## [Recorded information]
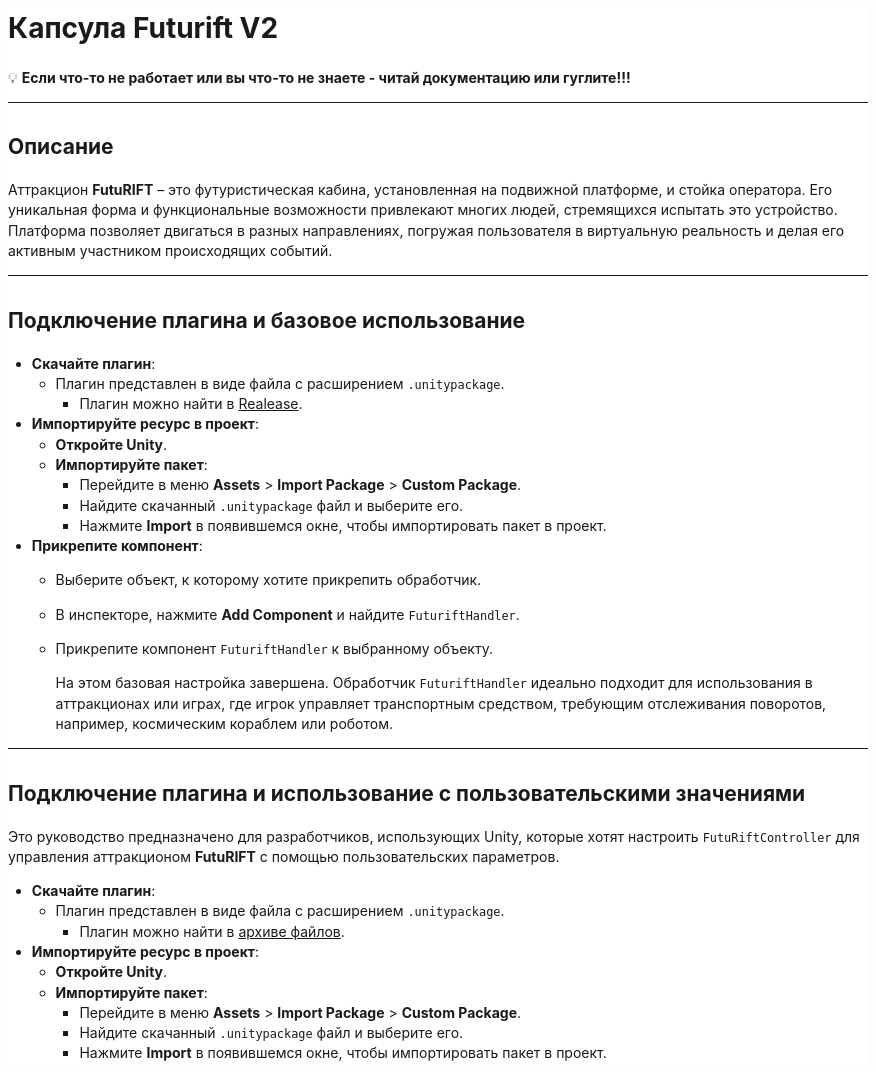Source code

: # Капсула Futurift V2

💡 **Если что-то не работает или вы что-то не знаете - читай документацию или гуглите!!!**

---

## Описание

Аттракцион **FutuRIFT** – это футуристическая кабина, установленная на подвижной платформе, и стойка оператора. Его уникальная форма и функциональные возможности привлекают многих людей, стремящихся испытать это устройство. Платформа позволяет двигаться в разных направлениях, погружая пользователя в виртуальную реальность и делая его активным участником происходящих событий.

---

## Подключение плагина и базовое использование

- **Скачайте плагин**:
  - Плагин представлен в виде файла с расширением `.unitypackage`.
    - Плагин можно найти в [Realease](https://github.com/RTU-TVP/Mixed-reality-development-technologies-course/releases).
- **Импортируйте ресурс в проект**:
  - **Откройте Unity**.
  - **Импортируйте пакет**:
    - Перейдите в меню **Assets** > **Import Package** > **Custom Package**.
    - Найдите скачанный `.unitypackage` файл и выберите его.
    - Нажмите **Import** в появившемся окне, чтобы импортировать пакет в проект.
- **Прикрепите компонент**:
  - Выберите объект, к которому хотите прикрепить обработчик.
  - В инспекторе, нажмите **Add Component** и найдите `FuturiftHandler`.
  - Прикрепите компонент `FuturiftHandler` к выбранному объекту.

    На этом базовая настройка завершена. Обработчик `FuturiftHandler` идеально подходит для использования в аттракционах или играх, где игрок управляет транспортным средством, требующим отслеживания поворотов, например, космическим кораблем или роботом.

---

## Подключение плагина и использование с пользовательскими значениями

Это руководство предназначено для разработчиков, использующих Unity, которые хотят настроить `FutuRiftController` для управления аттракционом **FutuRIFT** с помощью пользовательских параметров.

- **Скачайте плагин**:
  - Плагин представлен в виде файла с расширением `.unitypackage`.
    - Плагин можно найти в [архиве файлов](https://www.notion.so/7ea6f3d3fef44a88a243808a2e1db08a?pvs=21).
- **Импортируйте ресурс в проект**:
  - **Откройте Unity**.
  - **Импортируйте пакет**:
    - Перейдите в меню **Assets** > **Import Package** > **Custom Package**.
    - Найдите скачанный `.unitypackage` файл и выберите его.
    - Нажмите **Import** в появившемся окне, чтобы импортировать пакет в проект.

## [Job item]
Print the material word for word; images are to be left out.

## [Answer box]
Source code

: # Капсула Futurift V2

💡 **Если что-то не работает или вы что-то не знаете - читай документацию или гуглите!!!**

---

## Описание

Аттракцион **FutuRIFT** – это футуристическая кабина, установленная на подвижной платформе, и стойка оператора. Его уникальная форма и функциональные возможности привлекают многих людей, стремящихся испытать это устройство. Платформа позволяет двигаться в разных направлениях, погружая пользователя в виртуальную реальность и делая его активным участником происходящих событий.

---

## Подключение плагина и базовое использование

- **Скачайте плагин**:
  - Плагин представлен в виде файла с расширением `.unitypackage`.
    - Плагин можно найти в [Realease](https://github.com/RTU-TVP/Mixed-reality-development-technologies-course/releases).
- **Импортируйте ресурс в проект**:
  - **Откройте Unity**.
  - **Импортируйте пакет**:
    - Перейдите в меню **Assets** > **Import Package** > **Custom Package**.
    - Найдите скачанный `.unitypackage` файл и выберите его.
    - Нажмите **Import** в появившемся окне, чтобы импортировать пакет в проект.
- **Прикрепите компонент**:
  - Выберите объект, к которому хотите прикрепить обработчик.
  - В инспекторе, нажмите **Add Component** и найдите `FuturiftHandler`.
  - Прикрепите компонент `FuturiftHandler` к выбранному объекту.

    На этом базовая настройка завершена. Обработчик `FuturiftHandler` идеально подходит для использования в аттракционах или играх, где игрок управляет транспортным средством, требующим отслеживания поворотов, например, космическим кораблем или роботом.

---

## Подключение плагина и использование с пользовательскими значениями

Это руководство предназначено для разработчиков, использующих Unity, которые хотят настроить `FutuRiftController` для управления аттракционом **FutuRIFT** с помощью пользовательских параметров.

- **Скачайте плагин**:
  - Плагин представлен в виде файла с расширением `.unitypackage`.
    - Плагин можно найти в [архиве файлов](https://www.notion.so/7ea6f3d3fef44a88a243808a2e1db08a?pvs=21).
- **Импортируйте ресурс в проект**:
  - **Откройте Unity**.
  - **Импортируйте пакет**:
    - Перейдите в меню **Assets** > **Import Package** > **Custom Package**.
    - Найдите скачанный `.unitypackage` файл и выберите его.
    - Нажмите **Import** в появившемся окне, чтобы импортировать пакет в проект.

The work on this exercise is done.